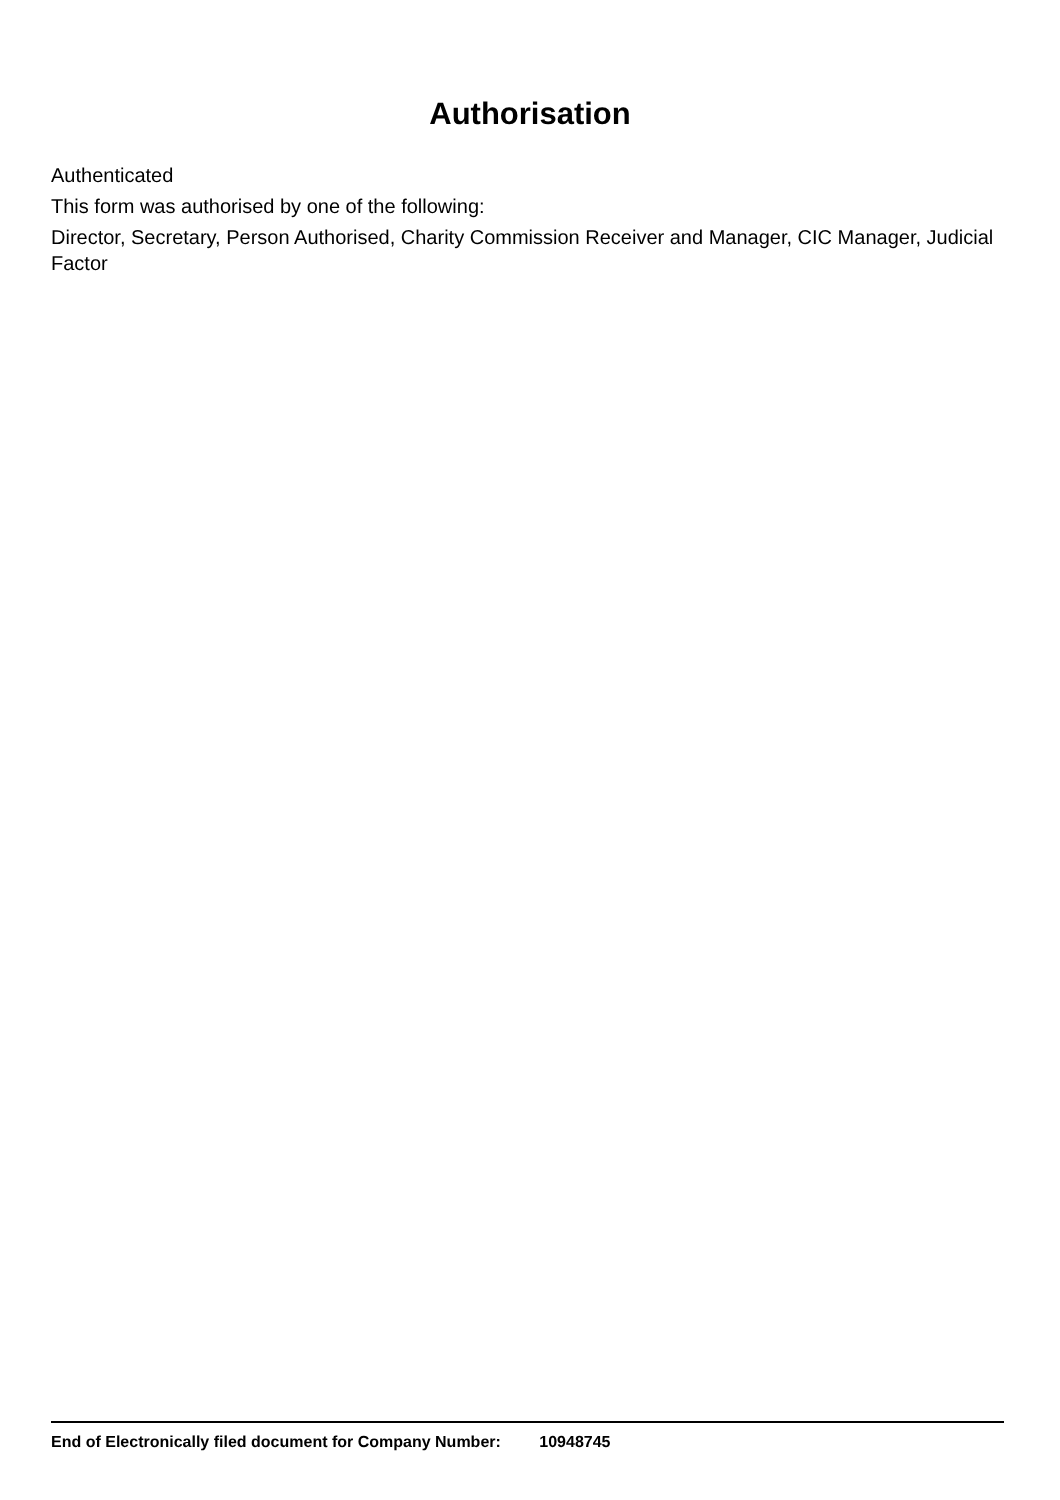Authorisation
Authenticated
This form was authorised by one of the following:
Director, Secretary, Person Authorised, Charity Commission Receiver and Manager, CIC Manager, Judicial Factor
End of Electronically filed document for Company Number: 10948745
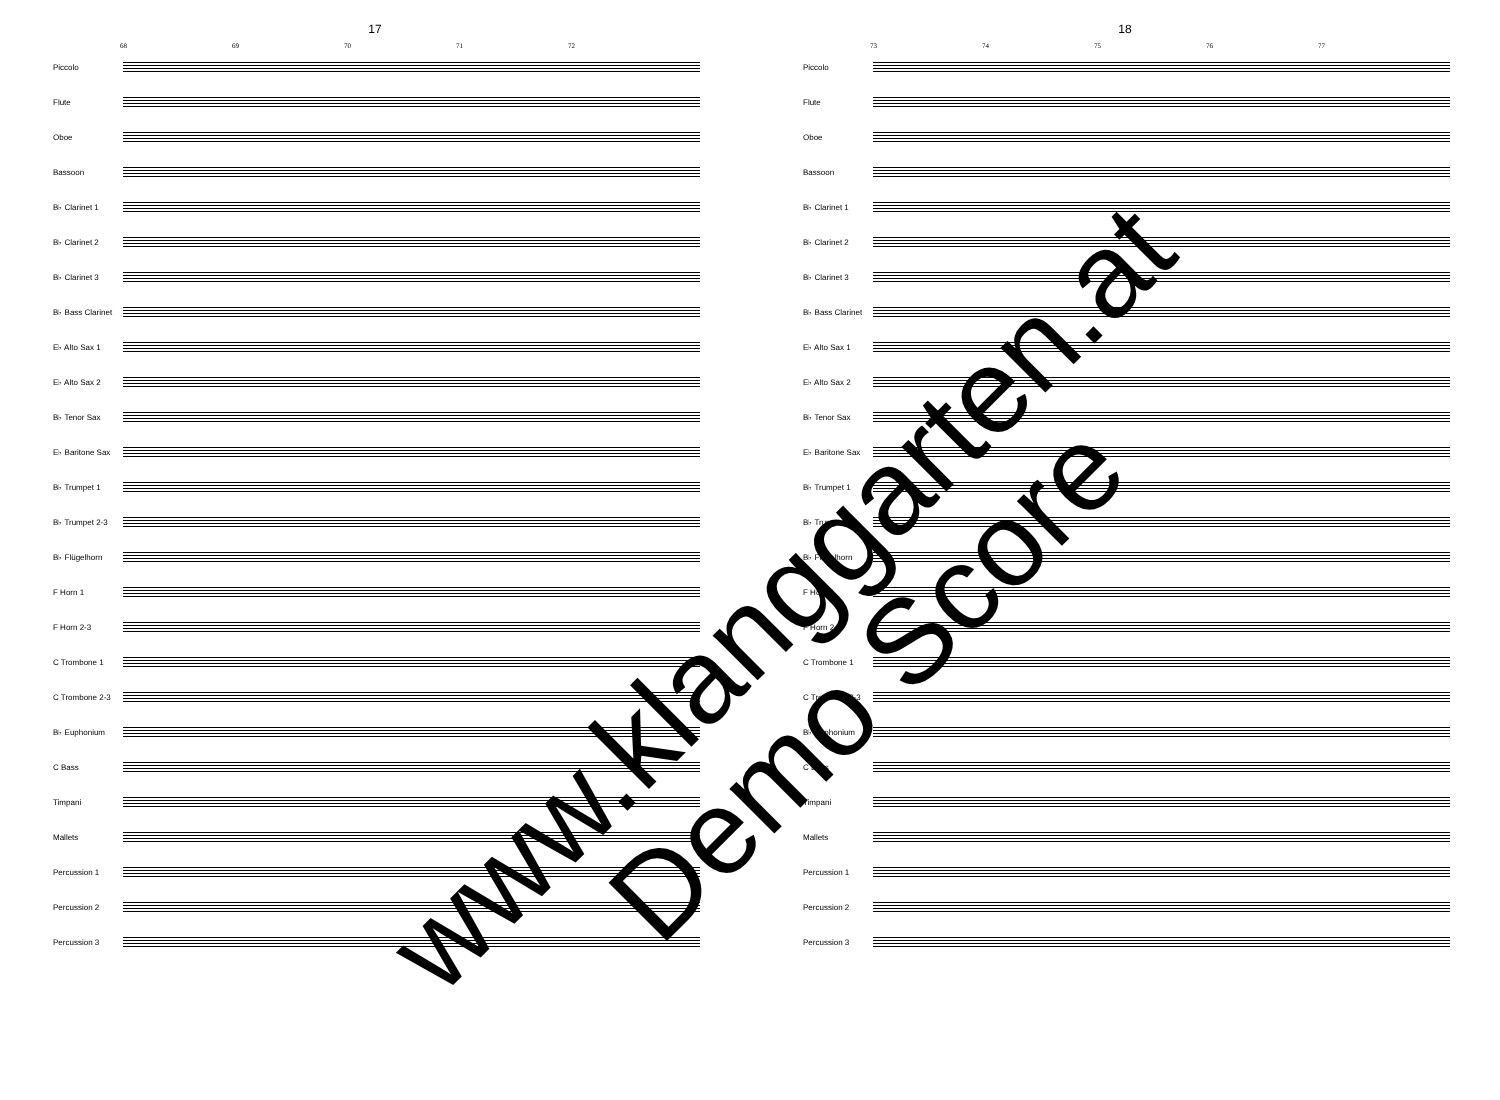17
68 69 70 71 72
Piccolo
Flute
Oboe
Bassoon
B♭ Clarinet 1
B♭ Clarinet 2
B♭ Clarinet 3
B♭ Bass Clarinet
E♭ Alto Sax 1
E♭ Alto Sax 2
B♭ Tenor Sax
E♭ Baritone Sax
B♭ Trumpet 1
B♭ Trumpet 2-3
B♭ Flügelhorn
F Horn 1
F Horn 2-3
C Trombone 1
C Trombone 2-3
B♭ Euphonium
C Bass
Timpani
Mallets
Percussion 1
Percussion 2
Percussion 3
18
73 74 75 76 77
Piccolo
Flute
Oboe
Bassoon
B♭ Clarinet 1
B♭ Clarinet 2
B♭ Clarinet 3
B♭ Bass Clarinet
E♭ Alto Sax 1
E♭ Alto Sax 2
B♭ Tenor Sax
E♭ Baritone Sax
B♭ Trumpet 1
B♭ Trumpet 2-3
B♭ Flügelhorn
F Horn 1
F Horn 2-3
C Trombone 1
C Trombone 2-3
B♭ Euphonium
C Bass
Timpani
Mallets
Percussion 1
Percussion 2
Percussion 3
www.klanggarten.at
Demo Score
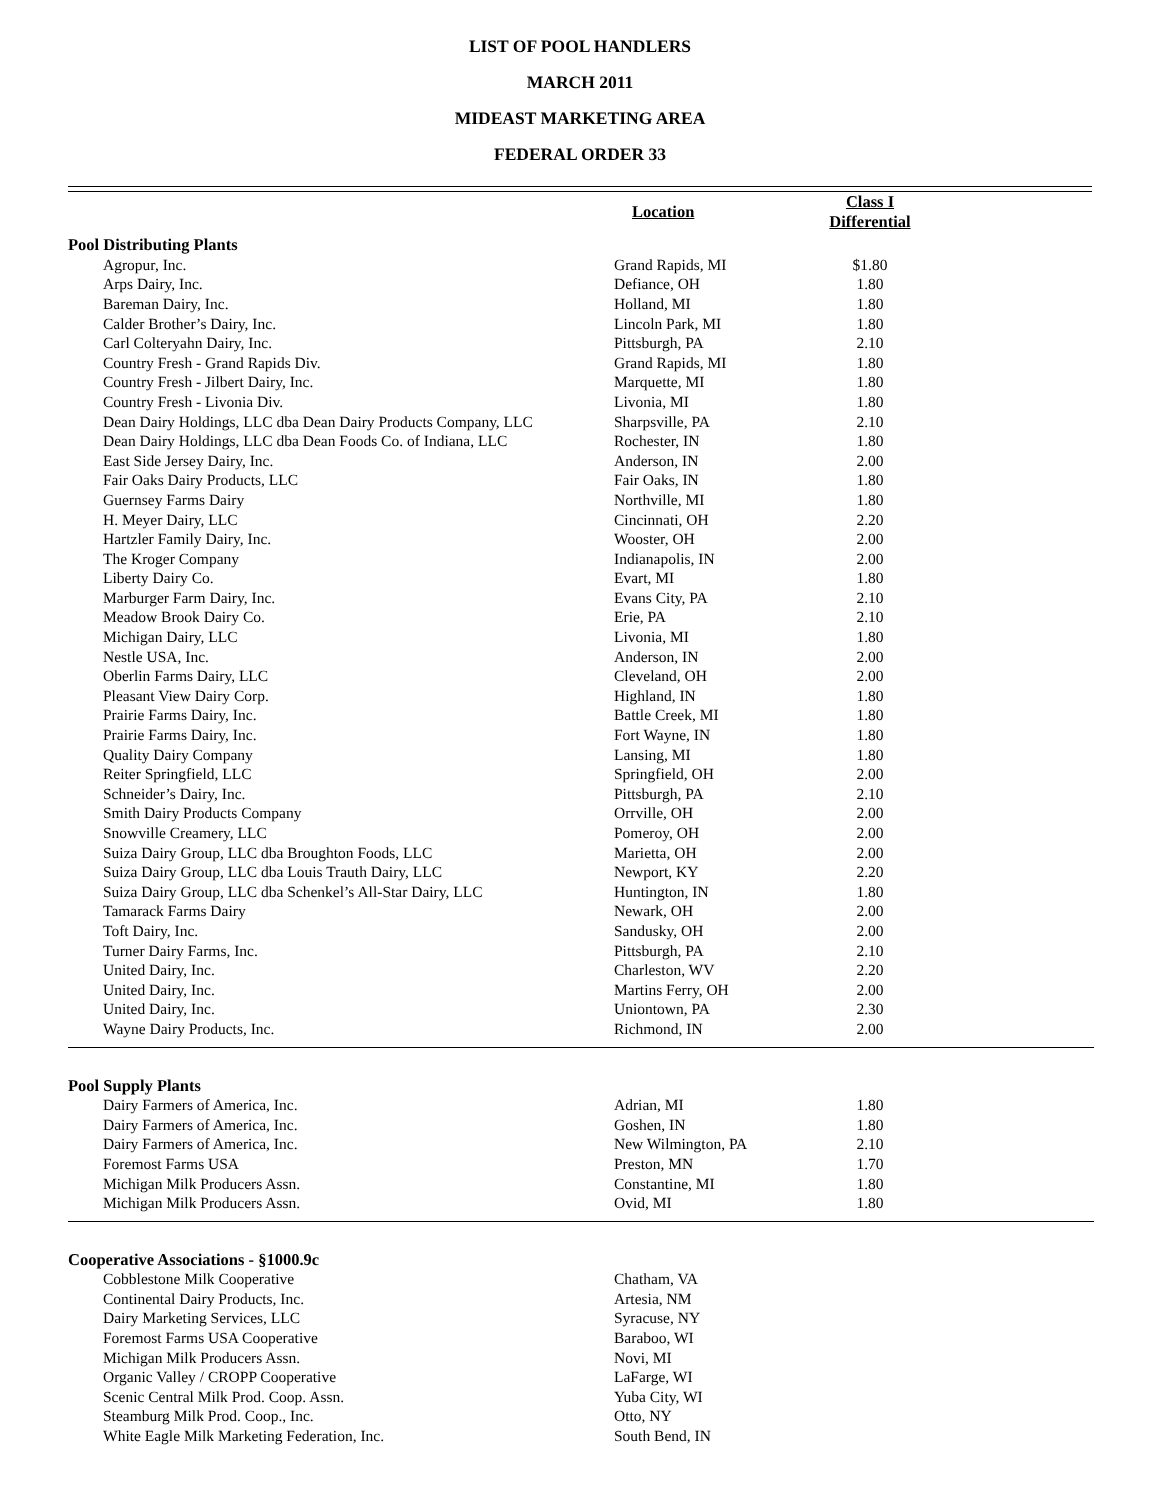LIST OF POOL HANDLERS
MARCH 2011
MIDEAST MARKETING AREA
FEDERAL ORDER 33
| | Location | Class I Differential | |
| --- | --- | --- | --- |
| Pool Distributing Plants | | | |
| Agropur, Inc. | Grand Rapids, MI | $1.80 | |
| Arps Dairy, Inc. | Defiance, OH | 1.80 | |
| Bareman Dairy, Inc. | Holland, MI | 1.80 | |
| Calder Brother’s Dairy, Inc. | Lincoln Park, MI | 1.80 | |
| Carl Colteryahn Dairy, Inc. | Pittsburgh, PA | 2.10 | |
| Country Fresh - Grand Rapids Div. | Grand Rapids, MI | 1.80 | |
| Country Fresh - Jilbert Dairy, Inc. | Marquette, MI | 1.80 | |
| Country Fresh - Livonia Div. | Livonia, MI | 1.80 | |
| Dean Dairy Holdings, LLC dba Dean Dairy Products Company, LLC | Sharpsville, PA | 2.10 | |
| Dean Dairy Holdings, LLC dba Dean Foods Co. of Indiana, LLC | Rochester, IN | 1.80 | |
| East Side Jersey Dairy, Inc. | Anderson, IN | 2.00 | |
| Fair Oaks Dairy Products, LLC | Fair Oaks, IN | 1.80 | |
| Guernsey Farms Dairy | Northville, MI | 1.80 | |
| H. Meyer Dairy, LLC | Cincinnati, OH | 2.20 | |
| Hartzler Family Dairy, Inc. | Wooster, OH | 2.00 | |
| The Kroger Company | Indianapolis, IN | 2.00 | |
| Liberty Dairy Co. | Evart, MI | 1.80 | |
| Marburger Farm Dairy, Inc. | Evans City, PA | 2.10 | |
| Meadow Brook Dairy Co. | Erie, PA | 2.10 | |
| Michigan Dairy, LLC | Livonia, MI | 1.80 | |
| Nestle USA, Inc. | Anderson, IN | 2.00 | |
| Oberlin Farms Dairy, LLC | Cleveland, OH | 2.00 | |
| Pleasant View Dairy Corp. | Highland, IN | 1.80 | |
| Prairie Farms Dairy, Inc. | Battle Creek, MI | 1.80 | |
| Prairie Farms Dairy, Inc. | Fort Wayne, IN | 1.80 | |
| Quality Dairy Company | Lansing, MI | 1.80 | |
| Reiter Springfield, LLC | Springfield, OH | 2.00 | |
| Schneider’s Dairy, Inc. | Pittsburgh, PA | 2.10 | |
| Smith Dairy Products Company | Orrville, OH | 2.00 | |
| Snowville Creamery, LLC | Pomeroy, OH | 2.00 | |
| Suiza Dairy Group, LLC dba Broughton Foods, LLC | Marietta, OH | 2.00 | |
| Suiza Dairy Group, LLC dba Louis Trauth Dairy, LLC | Newport, KY | 2.20 | |
| Suiza Dairy Group, LLC dba Schenkel’s All-Star Dairy, LLC | Huntington, IN | 1.80 | |
| Tamarack Farms Dairy | Newark, OH | 2.00 | |
| Toft Dairy, Inc. | Sandusky, OH | 2.00 | |
| Turner Dairy Farms, Inc. | Pittsburgh, PA | 2.10 | |
| United Dairy, Inc. | Charleston, WV | 2.20 | |
| United Dairy, Inc. | Martins Ferry, OH | 2.00 | |
| United Dairy, Inc. | Uniontown, PA | 2.30 | |
| Wayne Dairy Products, Inc. | Richmond, IN | 2.00 | |
| Pool Supply Plants | | | |
| Dairy Farmers of America, Inc. | Adrian, MI | 1.80 | |
| Dairy Farmers of America, Inc. | Goshen, IN | 1.80 | |
| Dairy Farmers of America, Inc. | New Wilmington, PA | 2.10 | |
| Foremost Farms USA | Preston, MN | 1.70 | |
| Michigan Milk Producers Assn. | Constantine, MI | 1.80 | |
| Michigan Milk Producers Assn. | Ovid, MI | 1.80 | |
| Cooperative Associations - §1000.9c | | | |
| Cobblestone Milk Cooperative | Chatham, VA | | |
| Continental Dairy Products, Inc. | Artesia, NM | | |
| Dairy Marketing Services, LLC | Syracuse, NY | | |
| Foremost Farms USA Cooperative | Baraboo, WI | | |
| Michigan Milk Producers Assn. | Novi, MI | | |
| Organic Valley / CROPP Cooperative | LaFarge, WI | | |
| Scenic Central Milk Prod. Coop. Assn. | Yuba City, WI | | |
| Steamburg Milk Prod. Coop., Inc. | Otto, NY | | |
| White Eagle Milk Marketing Federation, Inc. | South Bend, IN | | |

________________

### PROBLEM STATEMENT
Copy out the lines of the data where the string "America" occurs.

### REPLY TO THE EXERCISE
| Dairy Farmers of America, Inc. | Adrian, MI | 1.80 | |
| Dairy Farmers of America, Inc. | Goshen, IN | 1.80 | |
| Dairy Farmers of America, Inc. | New Wilmington, PA | 2.10 | |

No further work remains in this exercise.